Across the market, key strategies include: forming alliances with OEMs and mobility providers; embedding telematics modules at vehicle-manufacture stage; leveraging smartphone apps to reduce hardware costs; deploying AI/ML for risk scoring and near-real-time driver feedback; and rolling out usage-based programmes in emerging markets to capture first-mover advantages in telematics-under-penetrated regions.
Future Opportunities and Growth Prospects
Looking ahead, the automotive usage-based insurance market is poised for continued innovation and growth. Several vectors promise to shape the next phase of the industry:
- The increasing penetration of connected and autonomous vehicles will generate richer data streams—offering insurers the ability to refine pricing, intervene proactively and tailor services to mobility patterns rather than simply vehicle ownership.
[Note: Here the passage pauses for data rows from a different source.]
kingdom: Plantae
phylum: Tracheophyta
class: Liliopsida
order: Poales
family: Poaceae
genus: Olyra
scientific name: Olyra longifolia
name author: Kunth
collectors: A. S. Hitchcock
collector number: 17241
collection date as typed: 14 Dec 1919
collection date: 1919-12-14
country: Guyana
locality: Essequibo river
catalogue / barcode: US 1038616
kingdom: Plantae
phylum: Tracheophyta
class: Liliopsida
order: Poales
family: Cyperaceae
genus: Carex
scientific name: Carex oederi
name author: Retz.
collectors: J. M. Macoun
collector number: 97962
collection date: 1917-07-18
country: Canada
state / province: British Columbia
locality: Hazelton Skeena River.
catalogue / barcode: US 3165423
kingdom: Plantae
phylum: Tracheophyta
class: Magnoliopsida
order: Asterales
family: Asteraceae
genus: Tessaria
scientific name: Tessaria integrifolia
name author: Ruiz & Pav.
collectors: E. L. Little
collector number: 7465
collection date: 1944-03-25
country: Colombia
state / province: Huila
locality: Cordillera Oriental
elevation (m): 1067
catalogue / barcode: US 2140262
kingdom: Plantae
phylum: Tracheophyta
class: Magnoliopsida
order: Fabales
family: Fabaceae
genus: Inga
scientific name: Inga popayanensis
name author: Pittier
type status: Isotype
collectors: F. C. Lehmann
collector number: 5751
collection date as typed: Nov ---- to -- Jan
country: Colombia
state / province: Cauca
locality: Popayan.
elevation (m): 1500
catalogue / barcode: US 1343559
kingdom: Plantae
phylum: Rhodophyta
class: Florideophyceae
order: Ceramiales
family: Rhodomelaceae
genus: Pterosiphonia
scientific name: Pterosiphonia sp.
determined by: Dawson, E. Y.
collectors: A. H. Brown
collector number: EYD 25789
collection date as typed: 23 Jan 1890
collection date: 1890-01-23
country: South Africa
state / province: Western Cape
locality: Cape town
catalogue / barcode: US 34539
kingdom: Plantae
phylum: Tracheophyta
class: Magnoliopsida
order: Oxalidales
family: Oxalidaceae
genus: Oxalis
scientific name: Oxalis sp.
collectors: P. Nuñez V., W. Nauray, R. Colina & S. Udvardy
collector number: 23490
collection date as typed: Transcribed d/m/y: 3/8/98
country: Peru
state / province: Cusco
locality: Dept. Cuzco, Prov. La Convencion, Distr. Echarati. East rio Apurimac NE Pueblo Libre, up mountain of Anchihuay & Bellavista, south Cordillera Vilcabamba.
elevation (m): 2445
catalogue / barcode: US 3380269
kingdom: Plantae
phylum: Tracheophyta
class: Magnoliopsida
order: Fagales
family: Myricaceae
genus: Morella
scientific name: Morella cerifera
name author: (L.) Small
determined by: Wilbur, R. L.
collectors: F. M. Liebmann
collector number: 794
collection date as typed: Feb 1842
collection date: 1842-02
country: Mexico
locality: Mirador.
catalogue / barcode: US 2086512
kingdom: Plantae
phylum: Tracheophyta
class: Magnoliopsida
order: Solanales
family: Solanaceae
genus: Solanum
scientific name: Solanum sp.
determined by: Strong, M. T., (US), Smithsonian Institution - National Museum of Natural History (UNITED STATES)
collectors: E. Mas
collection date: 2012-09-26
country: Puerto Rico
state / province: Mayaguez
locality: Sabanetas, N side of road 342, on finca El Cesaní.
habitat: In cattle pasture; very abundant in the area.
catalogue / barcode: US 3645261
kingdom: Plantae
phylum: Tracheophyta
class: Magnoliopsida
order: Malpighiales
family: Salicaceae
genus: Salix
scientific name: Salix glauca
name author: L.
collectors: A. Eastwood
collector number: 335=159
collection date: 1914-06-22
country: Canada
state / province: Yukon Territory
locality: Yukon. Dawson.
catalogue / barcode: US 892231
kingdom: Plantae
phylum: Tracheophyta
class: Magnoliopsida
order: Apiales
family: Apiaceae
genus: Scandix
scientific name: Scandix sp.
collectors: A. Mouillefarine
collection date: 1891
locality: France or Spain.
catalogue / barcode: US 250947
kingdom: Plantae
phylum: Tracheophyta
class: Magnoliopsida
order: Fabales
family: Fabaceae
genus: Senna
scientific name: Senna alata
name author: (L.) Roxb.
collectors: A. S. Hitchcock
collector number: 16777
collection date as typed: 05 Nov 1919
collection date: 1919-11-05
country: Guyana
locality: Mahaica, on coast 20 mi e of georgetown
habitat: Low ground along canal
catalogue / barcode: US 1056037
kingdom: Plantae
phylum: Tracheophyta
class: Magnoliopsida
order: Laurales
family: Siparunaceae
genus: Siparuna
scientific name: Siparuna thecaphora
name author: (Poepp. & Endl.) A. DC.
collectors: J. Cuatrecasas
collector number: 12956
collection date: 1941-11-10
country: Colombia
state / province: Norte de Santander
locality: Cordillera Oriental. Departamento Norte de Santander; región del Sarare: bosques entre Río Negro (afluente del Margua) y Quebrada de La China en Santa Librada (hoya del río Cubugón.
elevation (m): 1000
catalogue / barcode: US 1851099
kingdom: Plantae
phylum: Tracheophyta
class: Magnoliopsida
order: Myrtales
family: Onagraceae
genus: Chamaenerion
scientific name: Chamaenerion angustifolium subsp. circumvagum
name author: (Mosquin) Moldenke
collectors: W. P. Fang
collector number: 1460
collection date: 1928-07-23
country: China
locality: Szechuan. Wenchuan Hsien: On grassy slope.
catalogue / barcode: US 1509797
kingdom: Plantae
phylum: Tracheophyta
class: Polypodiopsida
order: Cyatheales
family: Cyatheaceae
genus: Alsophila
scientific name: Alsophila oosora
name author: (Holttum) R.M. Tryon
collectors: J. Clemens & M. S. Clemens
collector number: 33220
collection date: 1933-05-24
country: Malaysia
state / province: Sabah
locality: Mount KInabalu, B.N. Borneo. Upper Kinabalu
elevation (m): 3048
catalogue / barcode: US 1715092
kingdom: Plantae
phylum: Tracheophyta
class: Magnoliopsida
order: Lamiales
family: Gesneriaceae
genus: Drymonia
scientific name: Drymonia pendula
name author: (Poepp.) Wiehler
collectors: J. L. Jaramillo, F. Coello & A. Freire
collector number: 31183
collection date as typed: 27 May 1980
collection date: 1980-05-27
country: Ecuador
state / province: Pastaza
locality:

- Expansion of mobility-as-a-service (MaaS), ride-hailing, car-sharing and subscription-based vehicle models will demand new insurance frameworks aligned to usage, driver profile, trip type and vehicle-pool utilisation. Usage-based insurance is ideally placed to serve this evolving mobility ecosystem.
- Electrification of vehicles presents opportunities for embedded telematics (already present in many EVs) and usage-based models that can reflect unique usage patterns (e.g., charging behaviours, regenerative braking, range usage) and support sustainability goals.
- Further integration of AI, big-data analytics and predictive modelling will allow insurers to detect near-miss events, anticipate risk exposures, provide driver coaching in real time and shift from reactive to proactive risk management.
- Regulatory developments and consumer awareness will continue to drive adoption. Governments encouraging telematics for commercial fleets, young drivers or high-risk segments (and mandating vehicle connectivity) create a favourable backdrop for usage-based insurance expansion.
- Emerging markets—particularly in Asia-Pacific, Latin America and MEA—offer significant growth potential as telematics infrastructure, smartphone penetration and digital-insurance acceptance improve. Insurers entering these markets with usage-based programmes may capture high-growth opportunities.
In summary, the convergence of advanced connectivity, data-driven risk models, shifting mobility paradigms and regulatory momentum will continue to propel the automotive usage-based insurance market. Insurers and mobility stakeholders that invest early, build scalable telematics platforms and deliver compelling driver-value propositions will be best positioned to lead in this rapidly evolving landscape.